Directions for this task
Look through the records below for the line with "142: (91, 69)" and the line with "159: (65, 68)", then return those lines and all lines between, exactly.

=== Exercise input ===

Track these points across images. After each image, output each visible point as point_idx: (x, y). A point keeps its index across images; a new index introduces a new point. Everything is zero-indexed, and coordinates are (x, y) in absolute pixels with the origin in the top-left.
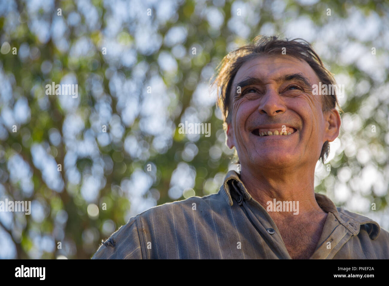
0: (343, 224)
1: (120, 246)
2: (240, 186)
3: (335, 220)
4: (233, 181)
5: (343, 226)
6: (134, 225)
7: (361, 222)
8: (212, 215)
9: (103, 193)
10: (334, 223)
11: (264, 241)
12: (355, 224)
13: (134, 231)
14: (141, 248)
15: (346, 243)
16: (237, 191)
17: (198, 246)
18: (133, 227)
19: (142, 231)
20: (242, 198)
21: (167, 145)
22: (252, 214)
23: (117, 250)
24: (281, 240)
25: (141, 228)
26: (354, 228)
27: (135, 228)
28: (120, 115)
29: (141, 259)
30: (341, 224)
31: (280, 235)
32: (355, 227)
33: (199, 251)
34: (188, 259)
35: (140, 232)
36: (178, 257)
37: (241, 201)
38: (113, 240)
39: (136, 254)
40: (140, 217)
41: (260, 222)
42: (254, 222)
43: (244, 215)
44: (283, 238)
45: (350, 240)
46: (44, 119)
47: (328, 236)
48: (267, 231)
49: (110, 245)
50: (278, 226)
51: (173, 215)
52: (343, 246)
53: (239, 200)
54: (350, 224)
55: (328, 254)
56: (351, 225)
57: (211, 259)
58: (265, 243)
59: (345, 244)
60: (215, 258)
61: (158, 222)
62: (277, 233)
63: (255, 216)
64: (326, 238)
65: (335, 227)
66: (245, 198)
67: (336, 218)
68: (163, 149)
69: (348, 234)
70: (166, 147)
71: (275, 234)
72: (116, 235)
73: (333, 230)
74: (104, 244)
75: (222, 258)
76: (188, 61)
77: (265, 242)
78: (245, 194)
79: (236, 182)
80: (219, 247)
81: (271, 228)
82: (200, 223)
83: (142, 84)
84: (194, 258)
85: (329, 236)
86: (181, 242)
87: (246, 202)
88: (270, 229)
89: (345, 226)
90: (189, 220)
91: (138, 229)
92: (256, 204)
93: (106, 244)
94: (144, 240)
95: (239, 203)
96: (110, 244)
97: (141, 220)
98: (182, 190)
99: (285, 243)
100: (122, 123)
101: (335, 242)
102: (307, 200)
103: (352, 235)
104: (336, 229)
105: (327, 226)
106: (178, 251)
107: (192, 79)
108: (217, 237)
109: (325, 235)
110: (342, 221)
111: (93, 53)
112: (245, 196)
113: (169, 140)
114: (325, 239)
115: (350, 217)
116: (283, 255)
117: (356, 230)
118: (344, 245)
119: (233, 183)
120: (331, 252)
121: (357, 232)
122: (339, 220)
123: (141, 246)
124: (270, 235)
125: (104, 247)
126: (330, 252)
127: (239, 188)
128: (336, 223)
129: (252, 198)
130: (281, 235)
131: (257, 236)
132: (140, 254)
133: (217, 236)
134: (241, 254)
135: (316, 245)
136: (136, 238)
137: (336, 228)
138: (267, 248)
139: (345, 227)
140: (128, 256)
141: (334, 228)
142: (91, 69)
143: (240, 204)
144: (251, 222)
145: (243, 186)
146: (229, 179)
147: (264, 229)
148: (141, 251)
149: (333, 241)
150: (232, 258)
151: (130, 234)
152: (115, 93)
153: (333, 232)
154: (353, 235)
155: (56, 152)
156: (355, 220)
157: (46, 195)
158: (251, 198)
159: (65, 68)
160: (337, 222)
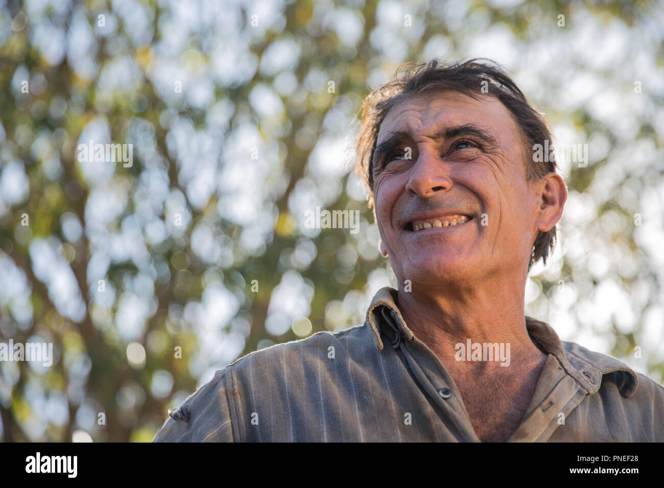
0: (572, 375)
1: (196, 419)
2: (395, 316)
3: (559, 368)
4: (383, 309)
5: (572, 377)
6: (221, 383)
7: (603, 369)
8: (349, 366)
9: (153, 324)
10: (557, 373)
11: (433, 410)
12: (593, 373)
13: (220, 394)
14: (231, 422)
15: (576, 408)
16: (391, 324)
17: (324, 419)
18: (218, 387)
19: (234, 394)
20: (400, 336)
21: (264, 243)
22: (415, 363)
23: (193, 427)
24: (462, 408)
25: (231, 388)
26: (591, 380)
27: (222, 389)
28: (184, 191)
29: (231, 441)
30: (569, 374)
31: (461, 400)
32: (594, 379)
33: (325, 428)
34: (308, 441)
35: (231, 397)
36: (291, 439)
37: (397, 341)
38: (186, 410)
39: (222, 433)
40: (231, 371)
41: (428, 377)
42: (417, 377)
43: (401, 365)
44: (465, 404)
45: (583, 403)
46: (53, 196)
47: (544, 396)
48: (438, 392)
49: (182, 418)
50: (457, 385)
51: (285, 366)
52: (571, 413)
53: (395, 338)
54: (584, 373)
55: (543, 429)
56: (587, 375)
57: (344, 441)
58: (436, 414)
59: (575, 410)
60: (351, 441)
61: (261, 379)
62: (455, 396)
63: (419, 368)
64: (541, 401)
65: (558, 380)
66: (403, 338)
67: (561, 363)
68: (259, 249)
69: (580, 392)
70: (263, 246)
71: (452, 398)
72: (192, 401)
73: (554, 386)
74: (172, 416)
75: (363, 441)
76: (300, 99)
77: (434, 412)
78: (402, 331)
79: (388, 310)
80: (359, 422)
81: (445, 389)
82: (330, 380)
83: (223, 137)
84: (316, 441)
85: (546, 398)
86: (296, 412)
87: (406, 342)
88: (443, 390)
89: (576, 378)
90: (311, 375)
91: (226, 390)
92: (422, 346)
93: (175, 417)
94: (236, 409)
95: (395, 344)
96: (182, 416)
97: (232, 376)
98: (290, 318)
99: (469, 413)
100: (189, 204)
101: (557, 408)
102: (509, 334)
103: (587, 392)
104: (560, 385)
105: (543, 380)
106: (291, 428)
107: (308, 130)
108: (356, 405)
109: (540, 395)
110: (571, 369)
111: (138, 84)
112: (403, 333)
113: (269, 235)
114: (539, 403)
115: (586, 361)
116: (465, 435)
117: (594, 384)
118: (573, 410)
119: (383, 312)
120: (549, 425)
121: (597, 387)
122: (565, 368)
123: (231, 419)
124: (442, 399)
125: (172, 422)
126: (546, 426)
127: (394, 320)
128: (561, 374)
129: (415, 337)
130: (464, 399)
131: (422, 402)
132: (230, 432)
133: (356, 402)
134: (394, 433)
135: (522, 414)
136: (224, 405)
137: (559, 382)
138: (438, 423)
139: (576, 380)
140: (209, 437)
141: (556, 382)
142: (135, 111)
143: (395, 347)
144: (412, 377)
145: (400, 316)
146: (376, 306)
147: (434, 389)
148: (231, 428)
149: (553, 406)
150: (381, 440)
151: (213, 399)
152: (176, 152)
153: (553, 390)
154: (588, 394)
155: (73, 253)
156: (593, 366)
157: (54, 326)
158: (413, 337)
159: (89, 108)
160: (563, 371)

===

Written response
142: (91, 69)
143: (240, 204)
144: (251, 222)
145: (243, 186)
146: (229, 179)
147: (264, 229)
148: (141, 251)
149: (333, 241)
150: (232, 258)
151: (130, 234)
152: (115, 93)
153: (333, 232)
154: (353, 235)
155: (56, 152)
156: (355, 220)
157: (46, 195)
158: (251, 198)
159: (65, 68)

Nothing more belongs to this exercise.